Because of the total absence, the voidness of that impossible manner of existence, and because
of our mind's fundamental purity and all our evolving Buddha-nature factors, we all are
capable of removing our limitations forever and attaining enlightenment.
In addition to having this safe direction (refuge) in our lives, we also need a basic level of
"renunciation." This means a strong determination to be free from uncontrollably recurring
rebirth. Because we are determined to be free of this, we are willing to give up the true
sufferings and true causes of those sufferings that cause our bodies and minds to be limited in
each rebirth.
In addition, we need a basic level of understanding of voidness - that we, others, samsara,
liberation, enlightenment, all of these are "primordially" devoid of existing in impossible
ways. None of them exist in isolation, existing independently of everything else, including
causes, effects, and conceptual categories used to discuss or think about them. We also need a
basic understanding of how the practice of tantra will bring us to enlightenment and
confidence in its methods and in our tantric master's ability to guide us through these methods.
During an empowerment into the highest class of tantra, for example Kalachakra, we take
bodhisattva and tantric vows. The bodhisattva vows are to avoid behavior that would hamper
us from being of best help to others. Tantric vows are to avoid behavior and ways of thinking
that would hinder our success in the tantric practice. In order to receive these vows, we must
consciously accept them with the full intention to try our best to keep them all the way to our
attainment of enlightenment.
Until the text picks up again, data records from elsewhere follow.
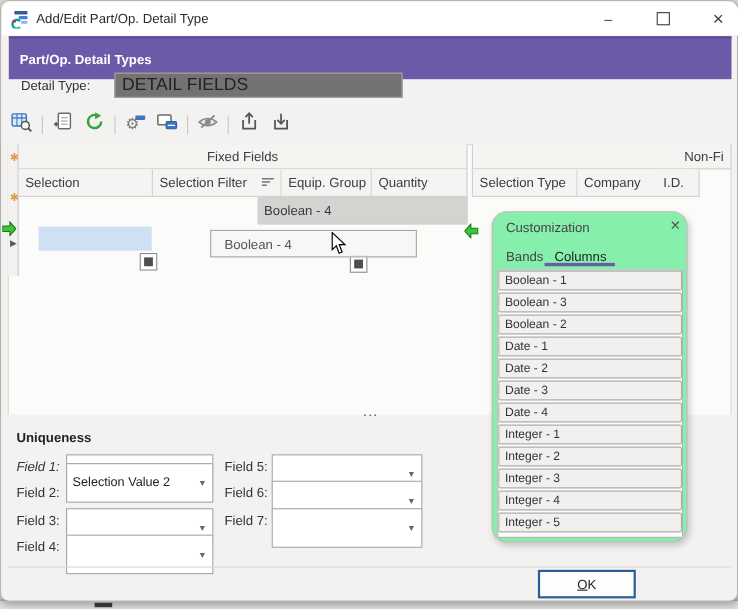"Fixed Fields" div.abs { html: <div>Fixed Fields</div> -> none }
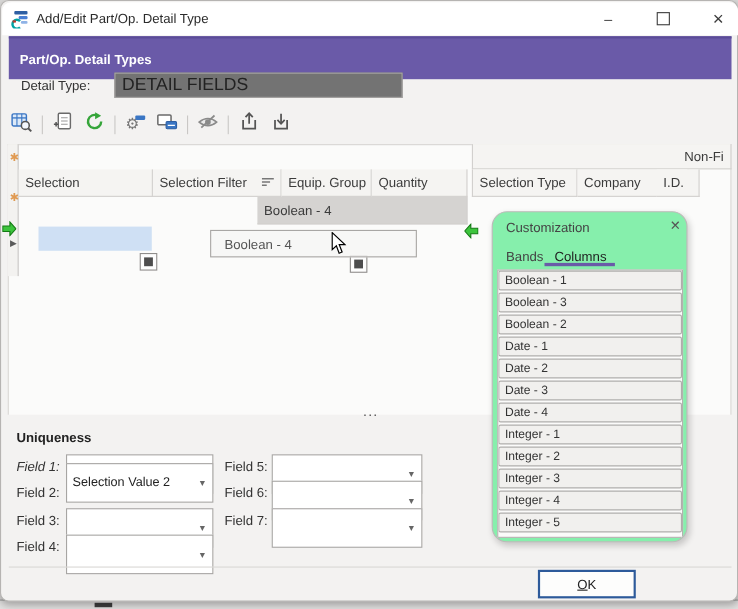"I.D." div.abs { left: 596px -> 625px }
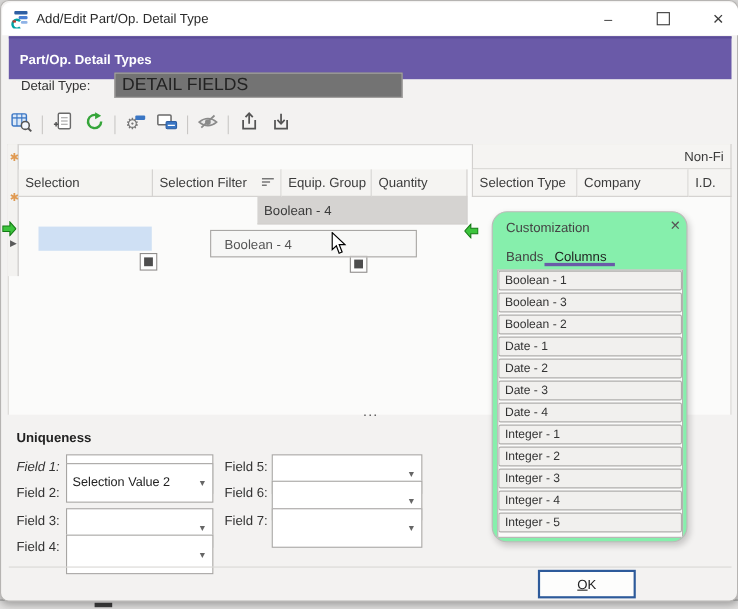"Customization" .cust { background: #86efac -> #eab308; border-radius: 14px -> 4px }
The basis for the ability to keep them is our training in ethical
self-discipline gained through keeping some level of vows for individual liberation
(pratimoksha vows), for instance lay vows to refrain from killing, stealing, lying, taking
intoxicants, and indulging in sexual behavior inappropriate for gaining liberation.
The empowerment ritual contains many parts, each of which entails complex visualizations of
our tantric master as a Buddha-figure (yidam), our environment as the mandala palace and
grounds of that figure, and ourselves as various Buddha-figures representing our own future
enlightened state that we are aiming to achieve with bodhichitta. Even if we cannot visualize
these clearly, we need at least to feel that our tantric master, our surroundings and we are in
these pure forms.
At each stage of the empowerment, we also need to imagine that we are experiencing a
blissful state of mind focused on voidness. Although we may not be able to do this very well,
we need at least to think that none of what is happening exists independently of having causes,
effects, parts, and being what the words and concepts for them refer to. When we remind
ourselves of this fact of their voidness, we need to feel happy that this is the case. This
conscious experience of blissful awareness of voidness is what actually activates our evolving
Buddha-nature factors, stimulates them to grow further, and plants more "seeds" of potential.
Therefore, we need to try our best to generate such a state of mind. In this way, we will
actually receive the empowerment, rather than merely witnessing it.